Außerdem wird hier bewertet, ob der Beitrag eine seinem Medium oder einem zeitlichen Rahmen (z. B. Jahreszeit) angemessene Aktualität besitzt und diese für den Leser/Zuhörer/Zuschauer deutlich macht (z.B. durch Formulierungen wie „Ergebnisse, die heute/gestern/diese Woche in einem Fachmagazin/Konferenz veröffentlicht wurden.“ oder „… wie in dem diese Woche veröffentlichten Buch beschrieben … “).
Sollte das Thema eines Beitrags nicht aktuell sein, muss es relevant sein. Ist es nicht relevant, muss es zumindest ungewöhnlich sein.

Wertung kann „nicht erfüllt“ lauten, wenn z. B. …

    • ein Thema nur für kleine Fachkreise von Bedeutung ist, denn dann spielt auch Aktualität keine Rolle.
    • ein Thema nicht aktuell, nicht relevant und auch nicht ungewöhnlich ist – und nicht klar wird, warum darüber berichtet wird.
    • der aktuelle Bezug konstruiert erscheint („Tag des XY“, die in der Regel von Interessenverbänden/Unternehmen festgesetzte Termine als Teil einer PR-Strategie sind, oder ein „aktueller Promitipp“).
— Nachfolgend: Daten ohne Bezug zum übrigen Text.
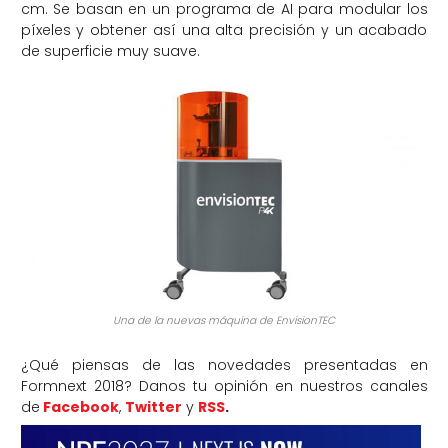
cm. Se basan en un programa de AI para modular los
píxeles y obtener así una alta precisión y un acabado
de superficie muy suave.
Una de la nuevas máquina de EnvisionTEC
¿Qué piensas de las novedades presentadas en
Formnext 2018? Danos tu opinión en nuestros canales
de
Facebook
,
Twitter
y
RSS
.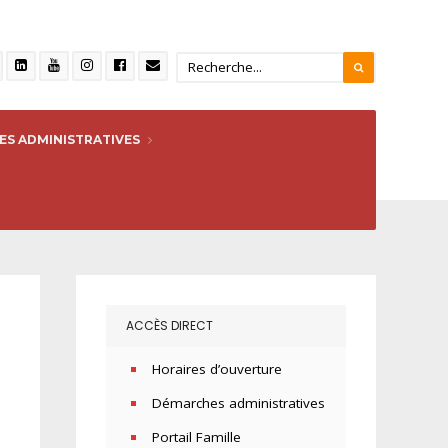
S ADMINISTRATIVES
ACCÈS DIRECT
Horaires d’ouverture
Démarches administratives
Portail Famille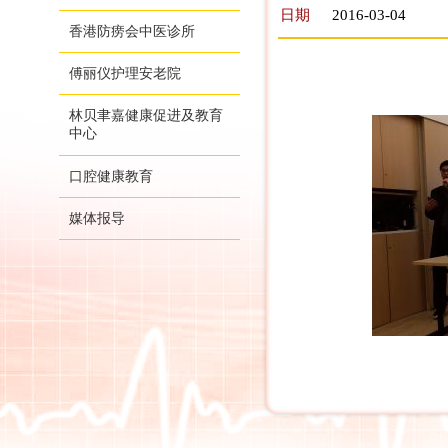
日期
2016-03-04
香港防痨会中医诊所
傅丽仪护理安老院
林贝聿嘉健康促进及教育
中心
口腔健康教育
媒体报导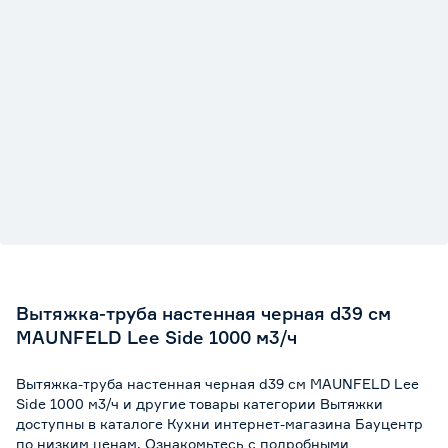
Вытяжка-труба настенная черная d39 см
MAUNFELD Lee Side 1000 м3/ч
Вытяжка-труба настенная черная d39 см MAUNFELD Lee
Side 1000 м3/ч и другие товары категории Вытяжки
доступны в каталоге Кухни интернет-магазина Бауцентр
по низким ценам. Ознакомьтесь с подробными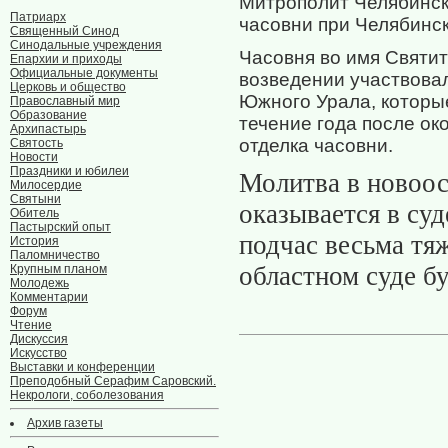
Митрополит Челябинск
Патриарх
часовни при Челябинск
Священный Синод
Синодальные учреждения
Часовня во имя Святит
Епархии и приходы
Официальные документы
возведении участвова
Церковь и общество
Южного Урала, которые
Православный мир
Образование
течение года после о
Архипастырь
отделка часовни.
Святость
Новости
Праздники и юбилеи
Молитва в новоос
Милосердие
Святыни
оказывается в суд
Обитель
Пастырский опыт
подчас весьма тя
История
Паломничество
областном суде б
Крупным планом
Молодежь
Комментарии
Форум
Чтение
Дискуссия
Искусство
Выставки и конференции
Преподобный Серафим Саровский.
Некрологи, соболезования
Архив газеты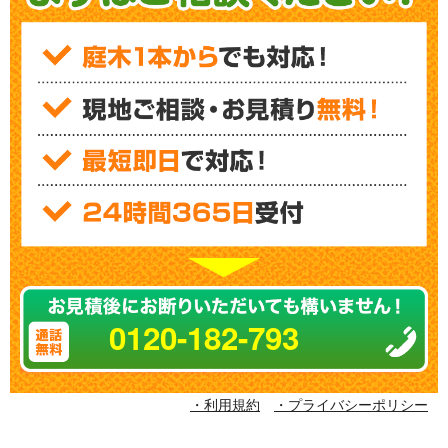
0120-182-793
・利用規約
・プライバシーポリシー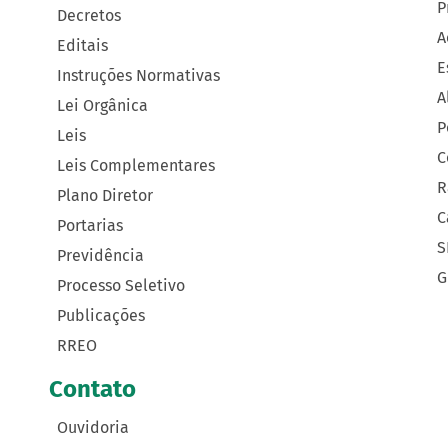
P
Decretos
A
Editais
E
Instruções Normativas
A
Lei Orgânica
P
Leis
C
Leis Complementares
R
Plano Diretor
C
Portarias
S
Previdência
G
Processo Seletivo
Publicações
RREO
Contato
Ouvidoria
Eine Ausnahme bilden Tage, die eine echte Relevanz für die politische Agenda haben und von anerkannten Institutionen festgelegt wurden (z. B. der Welt-Aids-Tag der Organisation UNAIDS).
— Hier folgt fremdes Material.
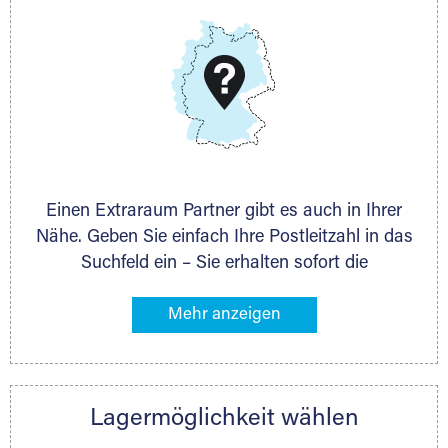
DMG Aktiengesellschaft
Schieferstein 11A
65439 Flörsheim
www.dmg-ag.com
Einen Extraraum Partner gibt es auch in Ihrer
Nähe. Geben Sie einfach Ihre Postleitzahl in das
Suchfeld ein – Sie erhalten sofort die
Kontaktdaten des Partners mit
Lagermöglichkeiten in Ihrer Nähe. An zahlreichen
Orten können Sie anschließend Ihren Lagerraum
direkt online mieten. Gibt es Extraraum noch
nicht an Ihrem Ort, kontaktieren Sie den
Lagermöglichkeit wählen
nächstgelegenen Partner und besprechen alles
persönlich.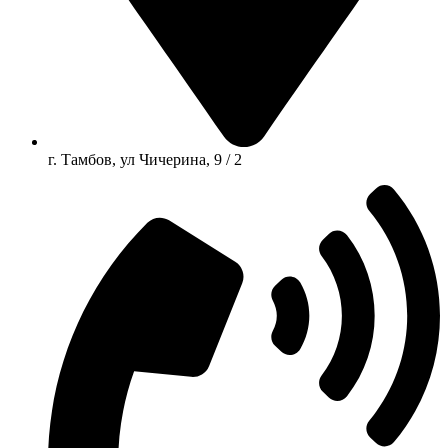
г. Тамбов, ул Чичерина, 9 / 2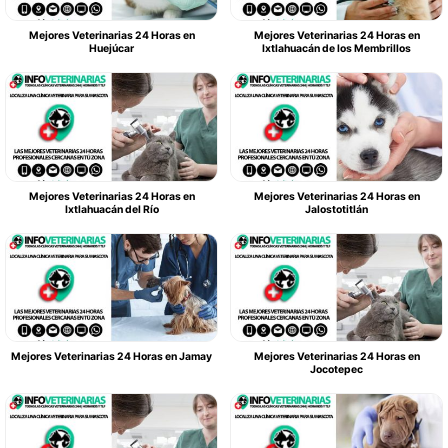
Mejores Veterinarias 24 Horas en
Mejores Veterinarias 24 Horas en
Huejúcar
Ixtlahuacán de los Membrillos
Mejores Veterinarias 24 Horas en
Mejores Veterinarias 24 Horas en
Ixtlahuacán del Río
Jalostotitlán
Mejores Veterinarias 24 Horas en Jamay
Mejores Veterinarias 24 Horas en
Jocotepec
    • versucht wird, Aktualität zu suggerieren, obwohl ein Thema veraltet ist (z. B. Tageszeitungsbeitrag: „wie die Forscher jetzt herausgefunden haben“, das Ergebnis/der Anlass aber schon seit einem Monat bekannt/veröffentlicht ist). Auch dieses Kriterium orientiert sich am Veröffentlichungsrhythmus des Mediums.
    • Relevanz und/oder Aktualität nur simuliert erscheint, etwa durch aktuelle firmengesponserte Umfragen im Zusammenhang mit „Awareness- Kampagnen“.
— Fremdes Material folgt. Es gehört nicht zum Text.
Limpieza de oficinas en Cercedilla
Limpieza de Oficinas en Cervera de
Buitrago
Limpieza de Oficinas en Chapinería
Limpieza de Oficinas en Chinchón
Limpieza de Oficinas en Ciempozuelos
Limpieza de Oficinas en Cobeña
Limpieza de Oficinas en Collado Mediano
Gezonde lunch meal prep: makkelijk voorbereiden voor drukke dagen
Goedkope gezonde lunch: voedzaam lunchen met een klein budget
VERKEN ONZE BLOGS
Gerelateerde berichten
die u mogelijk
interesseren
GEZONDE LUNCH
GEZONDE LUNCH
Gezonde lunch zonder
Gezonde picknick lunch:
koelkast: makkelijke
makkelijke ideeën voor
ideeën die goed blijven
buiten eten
    • eine Pressekonferenz als Anlass für eine zeitnahe Berichterstattung genommen wird, die über die Ergebnisse einer laufenden bzw. (noch) nicht veröffentlichten Studie berichtet, und es für Journalisten keine Möglichkeit gibt, die Studie zur Überprüfung zu erhalten. Da dann weder Ergebnisse noch Methodik überprüft werden können, raten wir generell von einer solchen Berichterstattung ab.

Wichtige Frage, die für den Leser zu klären wäre:
Ist das Thema aktuell, relevant und/oder ungewöhnlich?